■ Фрагмент источника:

-.-.-

А.М.Панченко много писал и говорил о Петербурге, о его роли в русской истории и литературе. В ряд его наиболее излюбленных сюжетов, связанных с Петербургом, входит и особая, символическая роль фигуры Александра Невского в истории Петербурга, [2] и переходный характер русской культуры эпохи петровских реформ, положивших начало так называемому «петербургскому периоду» русской истории, и судьба ключевых фигур русской культуры этого периода.
Напряженный интерес исследователя вызывала и судьба Петербурга в XX веке, периоды в истории города, которые людьми его поколения обозначались как «до», «после» и «во время войны», [3] настоящее и будущее его родного города. Достаточно вспомнить оставшийся до конца неосуществленным замысел написать историю России XX в. «с обывательской точки зрения». Подобного рода опыт «автоэтнографии», попытка соединить вполне позитивистский анализ истории и культуры с персональными пристрастиями, личным опытом и переживаниями исследователя был у А.М.Панченко своего рода приемом, к которому он нередко прибегал и в других его работах о Петербурге. В свете популярной в настоящее время «социологии повседневности» в нем можно видеть одну из актуальных для современной науки тенденций научного творчества.
Академик А.М.Панченко был не только филологом, но и историком, культурологом или, скорее даже, философом культуры. Между тем его научное и публицистическое наследие до сих пор не издано в полном виде. Не собраны вместе и не проанализированы его работы о Петербурге и петербургской истории. Значительную часть из них составляют радио- и телепередачи, интервью, статьи, опубликованные в газетной и журнальной периодике. Так, например, огромное внимание петербургской теме в русской истории было уделено в его телевизионных фильмах об Александре Невском, Пушкине, Чаадаеве, Пушкинском Доме, цикле из 40 телепередач под общим заглавием «Боярский двор», прошедших в 1997-1999 годах на петербургском канале «Культура», а также цикле телепередач «Русские цари» на канале «Россия» и петербургском пятом канале. Вообще недостаточно изучен жанр его устных рассказов из так называемой «обывательской истории» Петербурга. Для А.М.Панченко было характерно глубоко личное восприятие топографии Петербурга. У него была своя история отдельных районов Петербурга (в особенности его любимого Васильевского острова). Можно, таким образом, говорить и об особом культурологическом краеведении А.М.Панченко.

-.-.-

[Именованные координаты суставов]
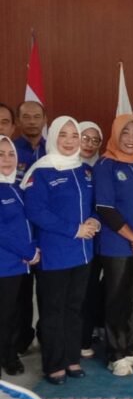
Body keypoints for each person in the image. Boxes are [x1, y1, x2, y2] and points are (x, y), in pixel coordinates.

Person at [22, 116, 99, 385]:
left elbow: (93, 205)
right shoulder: (41, 171)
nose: (69, 141)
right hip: (54, 254)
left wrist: (94, 221)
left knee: (75, 308)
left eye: (74, 135)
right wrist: (74, 229)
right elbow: (35, 211)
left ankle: (71, 358)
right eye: (63, 135)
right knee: (53, 310)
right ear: (54, 137)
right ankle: (54, 364)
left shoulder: (84, 170)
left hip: (83, 253)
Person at [94, 114, 133, 376]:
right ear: (115, 135)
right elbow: (105, 208)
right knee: (117, 299)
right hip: (117, 245)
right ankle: (116, 354)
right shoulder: (105, 164)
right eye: (125, 133)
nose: (131, 139)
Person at [0, 136, 40, 378]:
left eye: (11, 154)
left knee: (16, 311)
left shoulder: (17, 186)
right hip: (6, 264)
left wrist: (33, 248)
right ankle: (7, 357)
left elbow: (28, 222)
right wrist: (28, 252)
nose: (7, 159)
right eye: (1, 154)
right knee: (4, 314)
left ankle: (12, 351)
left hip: (22, 264)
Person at [12, 101, 47, 360]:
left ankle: (47, 337)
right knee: (20, 294)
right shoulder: (9, 151)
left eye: (37, 116)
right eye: (26, 117)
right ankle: (20, 340)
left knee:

-.-.-

■ Задания для выполнения:
- A) Как перевести на английский язык это предложение из текста об А.М.Панченко: «Академик А.М.Панченко был не только филологом, но и историком, культурологом или, скорее даже, философом культуры»?
- B) Перепечатайте из текста об А.М.Панченко отрывок между словами «Напряженный интерес исследователя» и «тенденций научного творчества.», включая их самих.

■ Письменные ответы:
- A) Academician A.M. Panchenko was not only a philologist but also a historian, a culturologist, or, perhaps more accurately, a philosopher of culture.

- B)
Напряженный интерес исследователя вызывала и судьба Петербурга в XX веке, периоды в истории города, которые людьми его поколения обозначались как «до», «после» и «во время войны», [3] настоящее и будущее его родного города. Достаточно вспомнить оставшийся до конца неосуществленным замысел написать историю России XX в. «с обывательской точки зрения». Подобного рода опыт «автоэтнографии», попытка соединить вполне позитивистский анализ истории и культуры с персональными пристрастиями, личным опытом и переживаниями исследователя был у А.М.Панченко своего рода приемом, к которому он нередко прибегал и в других его работах о Петербурге. В свете популярной в настоящее время «социологии повседневности» в нем можно видеть одну из актуальных для современной науки тенденций научного творчества.